*** Opening of THE DATA ***

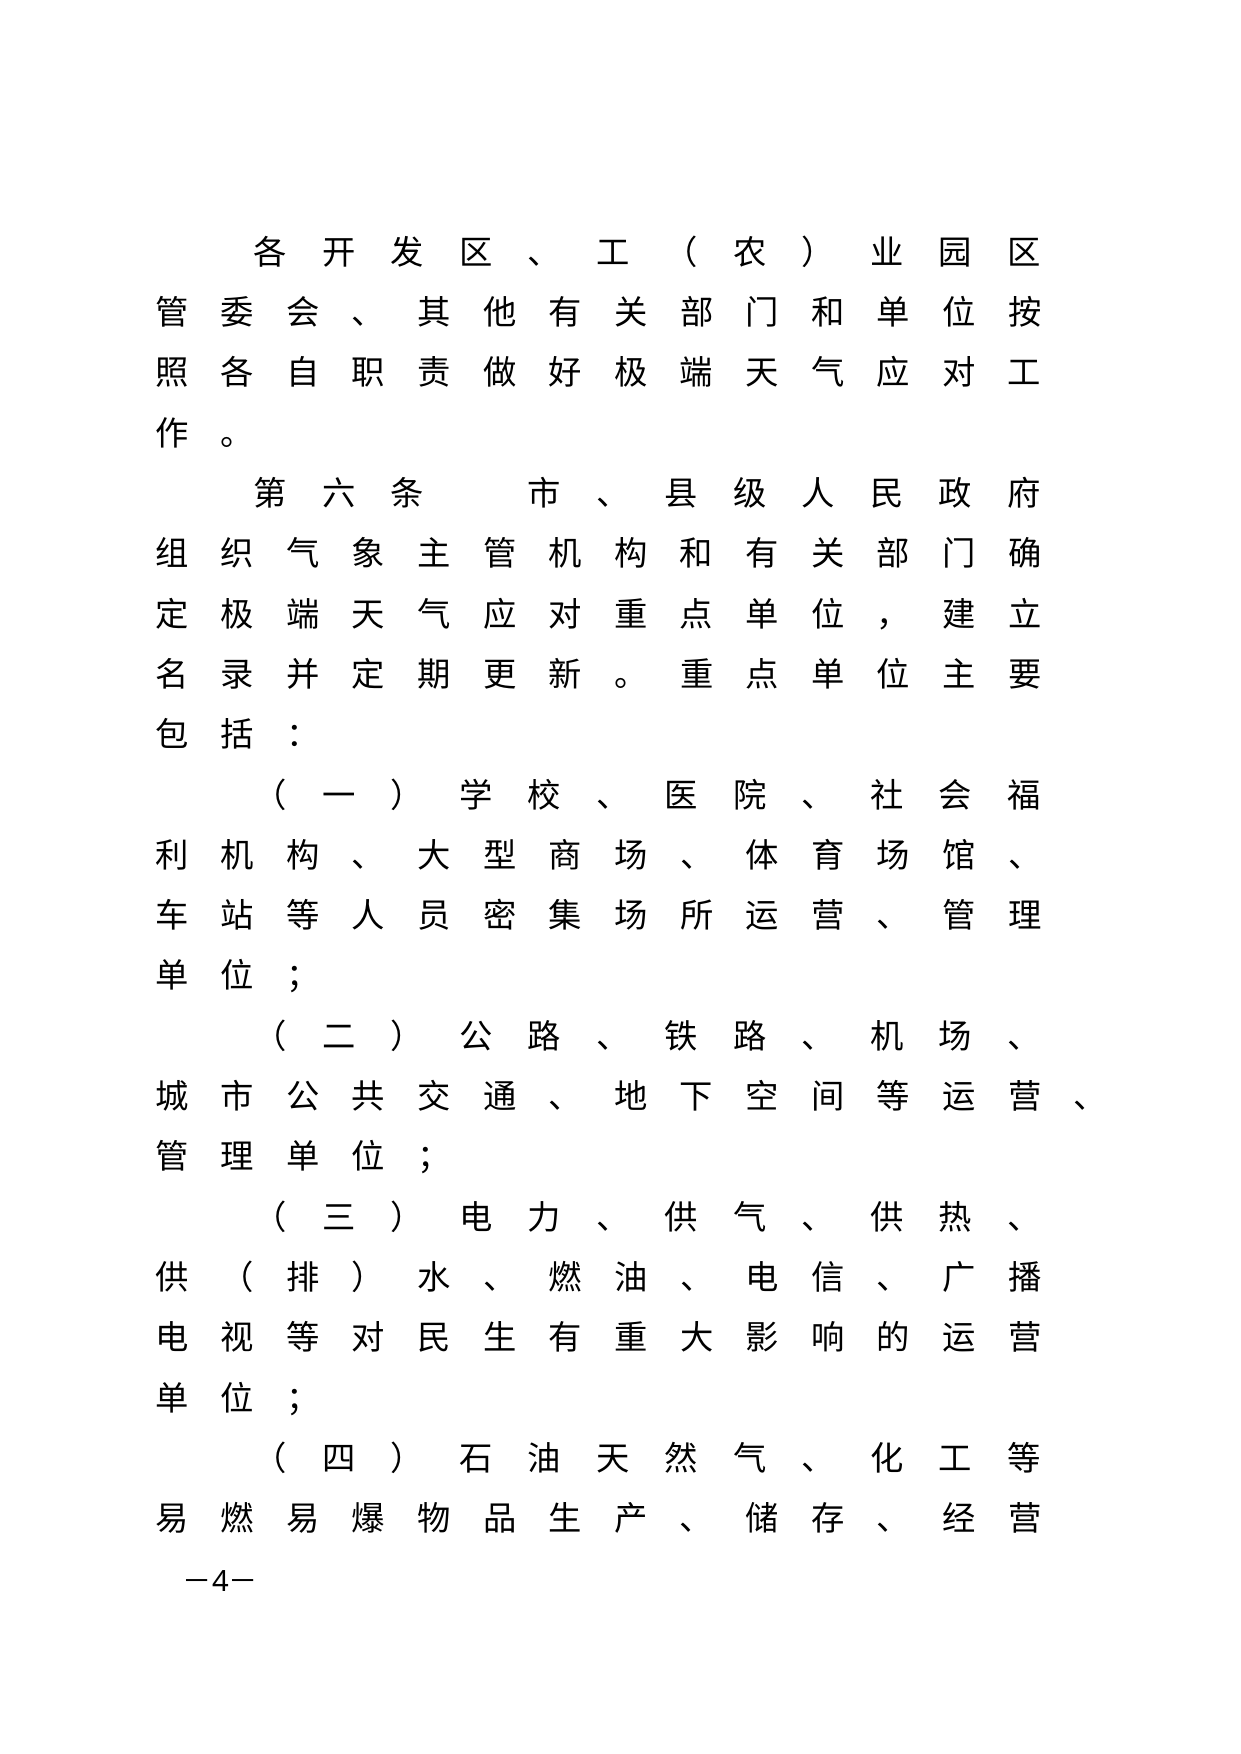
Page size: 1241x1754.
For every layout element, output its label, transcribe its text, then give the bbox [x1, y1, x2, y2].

text （二）公路、铁路、机场、城市公共交通、地下空间等运营、管理单位； [155, 1003, 1073, 1184]
text （四）石油天然气、化工等易燃易爆物品生产、储存、经营企业和风电、光伏、储能等能源企业，煤矿和非煤矿山企业； [155, 1426, 1073, 1546]
text 第六条 市、县级人民政府组织气象主管机构和有关部门确定极端天气应对重点单位，建立名录并定期更新。重点单位主要包括： [155, 461, 1073, 762]
text 各开发区、工（农）业园区管委会、其他有关部门和单位按照各自职责做好极端天气应对工作。 [155, 219, 1073, 461]
text （三）电力、供气、供热、供（排）水、燃油、电信、广播电视等对民生有重大影响的运营单位； [155, 1184, 1073, 1426]
text （一）学校、医院、社会福利机构、大型商场、体育场馆、车站等人员密集场所运营、管理单位； [155, 762, 1073, 1003]
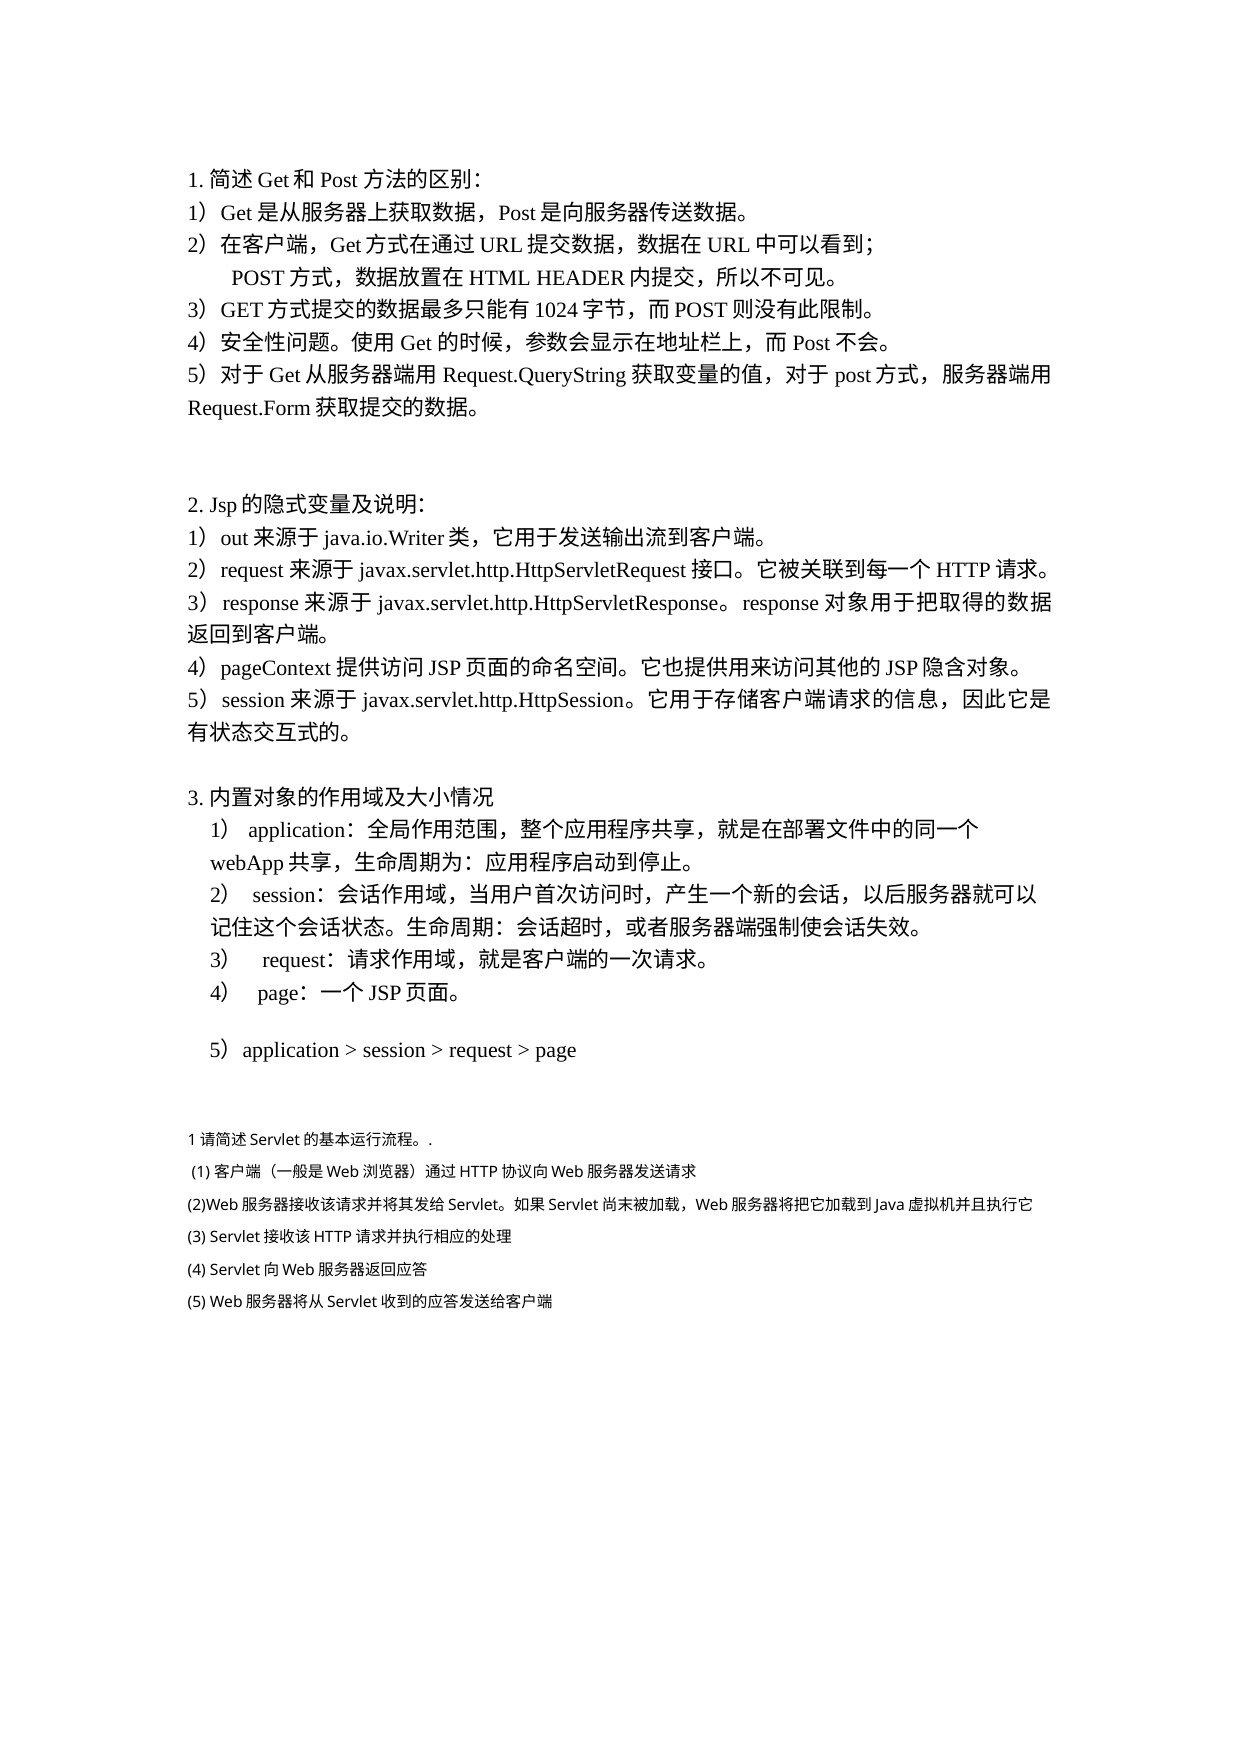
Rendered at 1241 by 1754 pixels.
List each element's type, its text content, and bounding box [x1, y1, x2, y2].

list 内置对象的作用域及大小情况 [187, 779, 1053, 812]
text (2)Web服务器接收该请求并将其发给Servlet。如果Servlet尚末被加载，Web服务器将把它加载到Java虚拟机并且执行它 [187, 1187, 1053, 1219]
list 在客户端，Get方式在通过URL提交数据，数据在URL中可以看到； [187, 227, 1053, 259]
list 简述Get和Post 方法的区别： [187, 162, 1053, 194]
list Get 是从服务器上获取数据，Post是向服务器传送数据。 [187, 194, 1053, 227]
list Jsp的隐式变量及说明： [187, 487, 1053, 519]
list application：全局作用范围，整个应用程序共享，就是在部署文件中的同一个webApp共享，生命周期为：应用程序启动到停止。 2） session：会话作用域，当用户首次访问时，产生一个新的会话，以后服务器就可以记住这个会话状态。生命周期：会话超时，或者服务器端强制使会话失效。 3） request：请求作用域，就是客户端的一次请求。 4） page：一个JSP页面。 [210, 812, 1053, 1007]
text POST方式，数据放置在HTML HEADER内提交，所以不可见。 [187, 259, 1053, 292]
list GET方式提交的数据最多只能有1024字节，而POST则没有此限制。 [187, 292, 1053, 324]
text (3) Servlet接收该HTTP请求并执行相应的处理 [187, 1219, 1053, 1252]
text (5) Web服务器将从Servlet收到的应答发送给客户端 [187, 1284, 1053, 1317]
list 对于Get从服务器端用Request.QueryString获取变量的值，对于post方式，服务器端用 Request.Form获取提交的数据。 [187, 357, 1053, 422]
text (1) 客户端（一般是Web浏览器）通过HTTP协议向Web服务器发送请求 [187, 1154, 1053, 1187]
text (4) Servlet向Web服务器返回应答 [187, 1252, 1053, 1284]
text 1）out 来源于java.io.Writer类，它用于发送输出流到客户端。 2）request 来源于javax.servlet.http.HttpServletRequest接口。它被关联到每一个HTTP请求。 3）response 来源于javax.servlet.http.HttpServletResponse。response对象用于把取得的数据返回到客户端。 4）pageContext 提供访问JSP页面的命名空间。它也提供用来访问其他的JSP隐含对象。 5）session 来源于javax.servlet.http.HttpSession。它用于存储客户端请求的信息，因此它是有状态交互式的。 [187, 519, 1053, 747]
list 安全性问题。使用 Get 的时候，参数会显示在地址栏上，而 Post 不会。 [187, 324, 1053, 357]
text 1请简述Servlet的基本运行流程。. [187, 1122, 1053, 1154]
text 5）application > session > request > page [187, 1032, 1053, 1064]
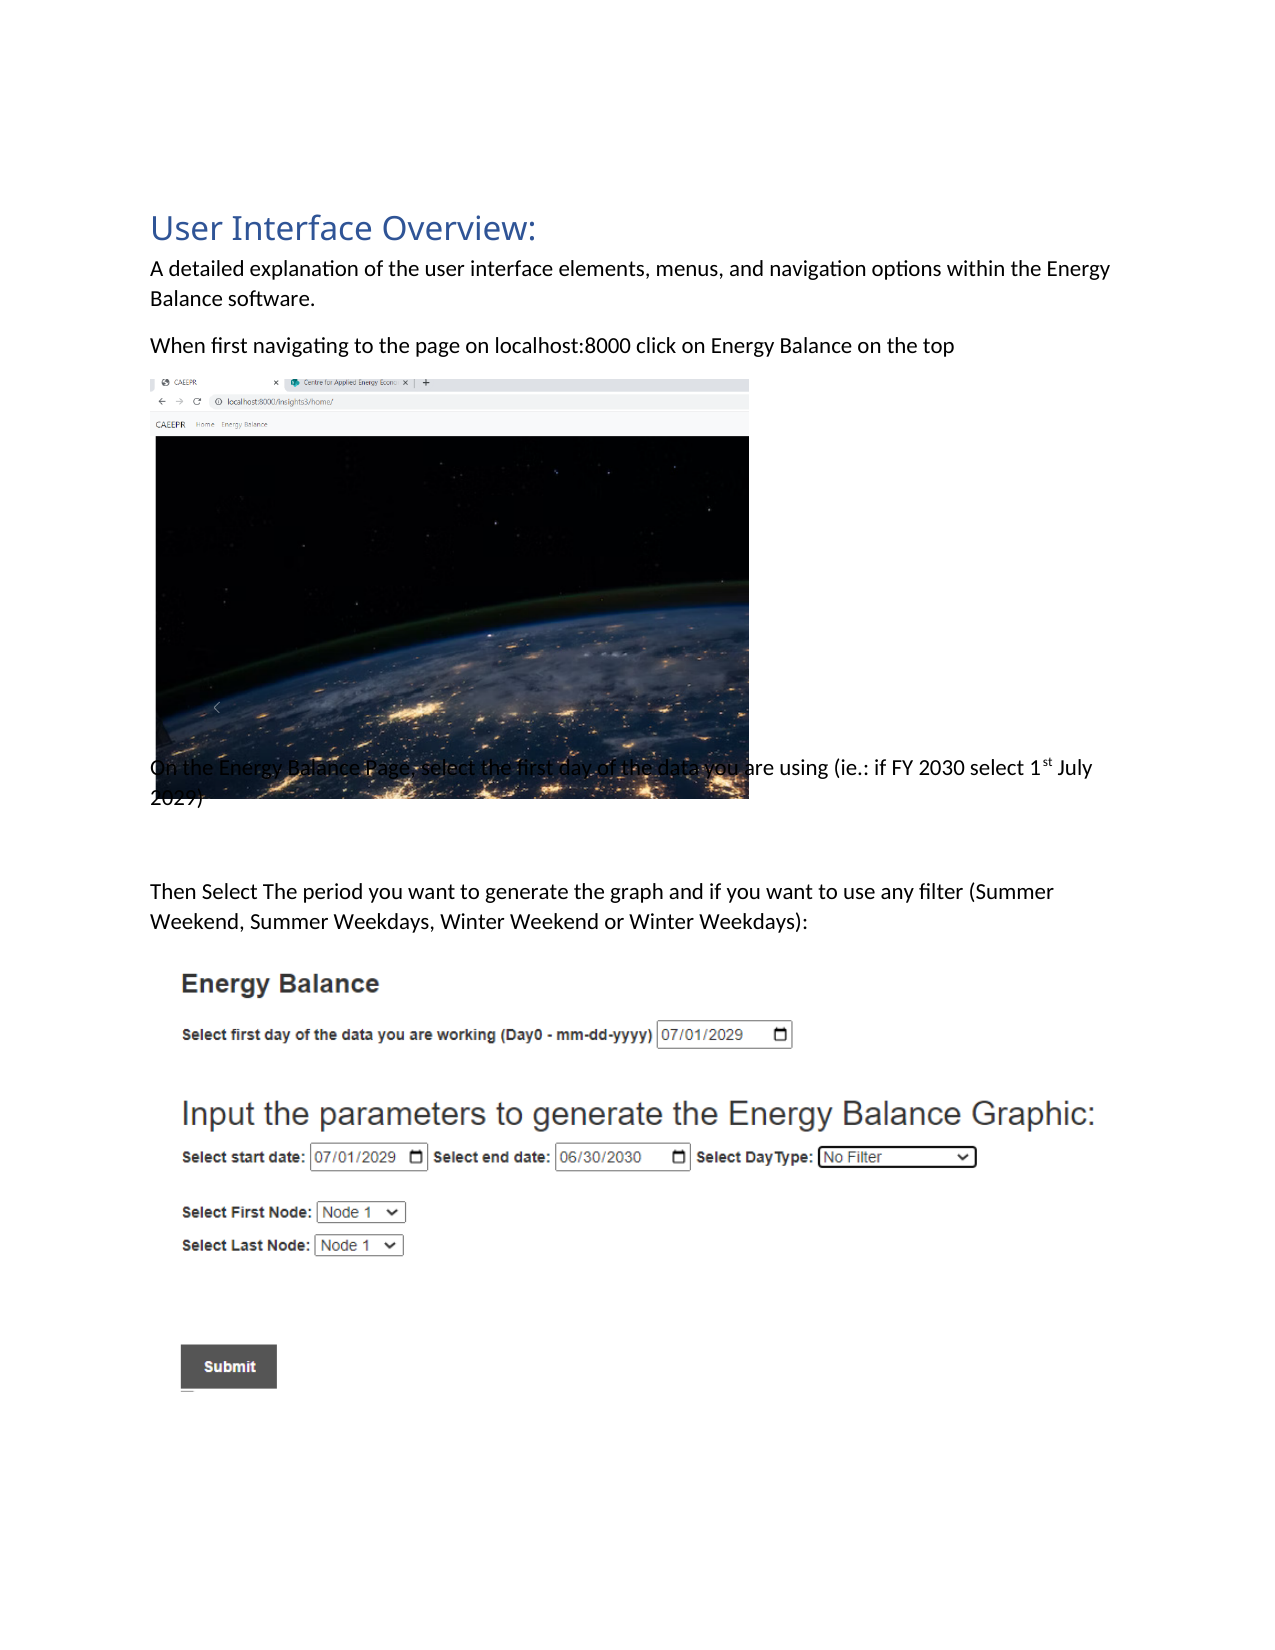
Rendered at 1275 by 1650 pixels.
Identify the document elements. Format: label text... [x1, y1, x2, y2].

*** Close of THE DATA ***

ACTIVITY> Would you report every line of the entries above containing the word "Rendered"?

SOLUTION TO THIS TASK>
Rendered at 1241 by 1754 pixels.
Rendered at 1275 by 1650 pixels.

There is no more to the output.